Incidentally, I've heard the main plot of the film, which concerns said Black
Shakes and a certain megacorp too selfish to release its cure, was the most
infuriating change from story to film, and alienated many Gibson fans from Johnny. Having never read the story, I
didn't need any such fancy justification—Keanu Reeves (it was pretty much his
epic "I want ROOM SERVICE!" rant that nailed the coffin shut on Johnny for me) did it for me free of
charge. Except for the price of the movie ticket, now that I think about it—curses!
You may have won that round back in 1995, Reeves, but the film also delivered
your career a nearly lethal blow; I'd call it even.

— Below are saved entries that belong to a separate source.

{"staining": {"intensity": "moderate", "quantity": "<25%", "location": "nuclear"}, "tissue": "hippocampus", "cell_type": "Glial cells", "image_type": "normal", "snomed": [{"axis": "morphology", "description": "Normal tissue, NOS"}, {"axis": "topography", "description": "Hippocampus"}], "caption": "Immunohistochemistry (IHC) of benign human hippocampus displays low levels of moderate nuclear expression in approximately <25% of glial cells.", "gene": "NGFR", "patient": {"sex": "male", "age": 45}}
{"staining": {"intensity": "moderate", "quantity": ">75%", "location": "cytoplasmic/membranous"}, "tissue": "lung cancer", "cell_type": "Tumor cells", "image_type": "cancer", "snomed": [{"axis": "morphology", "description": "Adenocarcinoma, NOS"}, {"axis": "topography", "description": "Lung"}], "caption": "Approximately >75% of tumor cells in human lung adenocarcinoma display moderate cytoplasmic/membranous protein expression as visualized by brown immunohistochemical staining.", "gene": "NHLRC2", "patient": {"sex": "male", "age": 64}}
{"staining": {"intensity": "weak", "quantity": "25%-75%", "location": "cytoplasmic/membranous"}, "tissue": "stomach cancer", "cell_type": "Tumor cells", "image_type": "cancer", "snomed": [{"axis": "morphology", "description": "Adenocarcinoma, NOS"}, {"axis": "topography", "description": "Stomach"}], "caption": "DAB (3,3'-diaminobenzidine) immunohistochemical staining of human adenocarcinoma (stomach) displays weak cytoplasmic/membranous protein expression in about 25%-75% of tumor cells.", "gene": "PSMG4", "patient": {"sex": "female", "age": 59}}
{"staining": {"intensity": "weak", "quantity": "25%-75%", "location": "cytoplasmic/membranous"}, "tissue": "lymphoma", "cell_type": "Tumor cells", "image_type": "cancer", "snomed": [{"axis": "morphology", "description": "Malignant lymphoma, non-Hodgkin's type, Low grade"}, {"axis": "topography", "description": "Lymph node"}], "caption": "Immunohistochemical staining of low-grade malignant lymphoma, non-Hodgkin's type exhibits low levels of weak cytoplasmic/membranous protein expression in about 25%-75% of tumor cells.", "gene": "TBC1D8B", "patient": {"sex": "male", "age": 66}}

So there you have it, folks. Johnny failed to win over audiences back in 1995, when its vision
of the faraway year of 2021 probably sounded marginally less absurd; it doesn't
have a prayer of winning anyone over now! Not all of its problems stem from
harmful changes to the original story in the process of film adaptation,
however; some of the most ludicrous ideas are right there in Gibson's original
vision of the future, like heroin-addicted uber-dolphins. Actually, the film
made a small improvement—it eliminated the dolphin's chemical dependency sub-plot,
judging it (correctly) to be stupid and irrelevant. No, Gibson: in the future,
drug problems won't be so severe they've begun extending to other species, and
dolphins can't microwave Dolph Lundgren!
Analytics
For its time: 2/5.
Viewed today: 1/5.
Cybercoefficient: 3/10.
Zhaoyun, no prophet of the future, can nonetheless spot
ridiculous predictions and Manichean ethics when they crop up, and since 2013
has been taking great pleasure here at Nerds of a Feather in eviscerating books
and films that spew forth such drivel.